Fruncí el ceño medio en sueños.

—Creía que no te gustaba ese libro.

—Lo has dejado aquí olvidado —susurró él; su dulce voz me acunaba, llevándome de nuevo a la inconsciencia—. Además, cuanto más tiempo paso contigo, mejor comprendo las emociones humanas. Estoy descubriendo que simpatizo con Heathcliff de un modo que antes no creí posible.

—Aja —farfullé.

Dijo algo más, algo en voz baja, pero ya estaba dormida.

La mañana siguiente amaneció de color gris perla y muy tranquila. Edward me preguntó por mi sueño, pero no podía precisarlo con exactitud. Sólo recordaba el frío y mi alegría de tenerle allí cuando me desperté. Me besó durante mucho rato, tanto que se me disparó el pulso, antes de irse a casa para cambiarse de ropa y recoger el coche.

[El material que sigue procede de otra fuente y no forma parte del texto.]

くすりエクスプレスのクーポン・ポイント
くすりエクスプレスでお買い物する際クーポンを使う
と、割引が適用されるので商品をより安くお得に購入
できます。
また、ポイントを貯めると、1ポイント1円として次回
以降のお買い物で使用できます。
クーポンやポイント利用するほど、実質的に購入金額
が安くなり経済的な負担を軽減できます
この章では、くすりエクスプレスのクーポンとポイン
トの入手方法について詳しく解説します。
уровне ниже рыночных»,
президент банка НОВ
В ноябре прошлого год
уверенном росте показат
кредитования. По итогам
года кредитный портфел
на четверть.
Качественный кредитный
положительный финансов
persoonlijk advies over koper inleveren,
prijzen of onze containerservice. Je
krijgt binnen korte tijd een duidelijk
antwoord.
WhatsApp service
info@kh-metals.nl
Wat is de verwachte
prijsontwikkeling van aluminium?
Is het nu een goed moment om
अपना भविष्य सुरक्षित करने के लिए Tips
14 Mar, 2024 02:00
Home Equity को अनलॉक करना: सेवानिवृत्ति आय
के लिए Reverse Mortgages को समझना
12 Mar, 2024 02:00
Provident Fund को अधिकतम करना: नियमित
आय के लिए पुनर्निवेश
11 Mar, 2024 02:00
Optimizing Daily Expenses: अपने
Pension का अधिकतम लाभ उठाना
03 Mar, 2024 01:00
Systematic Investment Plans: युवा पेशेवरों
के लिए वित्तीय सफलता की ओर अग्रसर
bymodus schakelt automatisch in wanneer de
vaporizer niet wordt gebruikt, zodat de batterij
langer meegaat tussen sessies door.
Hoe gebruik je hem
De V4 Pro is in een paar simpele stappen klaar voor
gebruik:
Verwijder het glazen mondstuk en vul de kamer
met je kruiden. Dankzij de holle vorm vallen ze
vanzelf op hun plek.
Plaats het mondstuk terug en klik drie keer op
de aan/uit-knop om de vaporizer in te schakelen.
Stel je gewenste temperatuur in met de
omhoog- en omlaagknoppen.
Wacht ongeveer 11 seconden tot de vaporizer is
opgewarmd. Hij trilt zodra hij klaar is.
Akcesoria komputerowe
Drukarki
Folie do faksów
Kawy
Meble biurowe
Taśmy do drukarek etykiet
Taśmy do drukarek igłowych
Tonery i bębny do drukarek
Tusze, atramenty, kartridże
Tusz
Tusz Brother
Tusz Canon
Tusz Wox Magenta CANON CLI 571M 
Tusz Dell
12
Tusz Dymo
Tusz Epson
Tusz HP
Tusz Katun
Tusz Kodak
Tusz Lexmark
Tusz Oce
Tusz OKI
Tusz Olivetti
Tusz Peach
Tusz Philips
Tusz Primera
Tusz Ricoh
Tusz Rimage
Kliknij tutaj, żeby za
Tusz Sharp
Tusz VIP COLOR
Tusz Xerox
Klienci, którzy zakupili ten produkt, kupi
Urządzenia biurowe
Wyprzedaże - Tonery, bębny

Me vestí con rapidez, aunque no tenía mucho donde elegir. Quienquiera que hubiera saqueado mi cesta de la ropa, había dejado mi vestuario bastante perjudicado. Estaría muy enfadada si el hecho no fuera tan aterrador.

Estaba a punto de bajar a desayunar cuando noté mi baqueteado volumen de Cumbres borrascosas abierto en el suelo, donde Edward lo había dejado caer por la noche manteniéndose abierto por el sitio donde se había quedado leyendo, ya que la encuadernación había cedido.

Lo recogí con curiosidad mientras procuraba recordar sus palabras sobre la simpatía que sentía por Heathcliff por encima de los demás personajes. Se me antojaba imposible; quizá lo había soñado.

Habia tres palabras que captaron mi atención en la página por la que estaba abierto el volumen e incliné la cabeza para leer el párrafo con más atención. Hablaba Heathcliff y conocía bien el pasaje.

Y ahí es donde se puede ver la diferencia entre nuestros sentimientos: si él estuviera en mi lugar y yo en el suyo, aunque le aborreciera con un odio que convirtiera mi vida en hiél, nunca habría levantado la mano contra él. ¡Puedes poner cara de incredulidad si quieres! Yo nunca podría haberle apartado de ella, al menos mientras ella lo hubiera querido así. Mas en el momento en que perdiera su estima, ¡le habría arrancado el corazón y me habría bebido su sangre! Sin embargo, hasta entonces, y si no me crees es que no me conoces, hasta entonces, ¡preferiría morir con certeza antes que tocarle un solo pelo de la cabeza!

Las tres palabras que captaron mi atención fueron «beber su sangre».

Me estremecí.

Sí, seguramente había soñado que Edward había dicho algo positivo sobre Heathcliff. Y lo más probable es que esta página no fuera la que había estado leyendo. El libro podría haber caído abierto por cualquier hoja.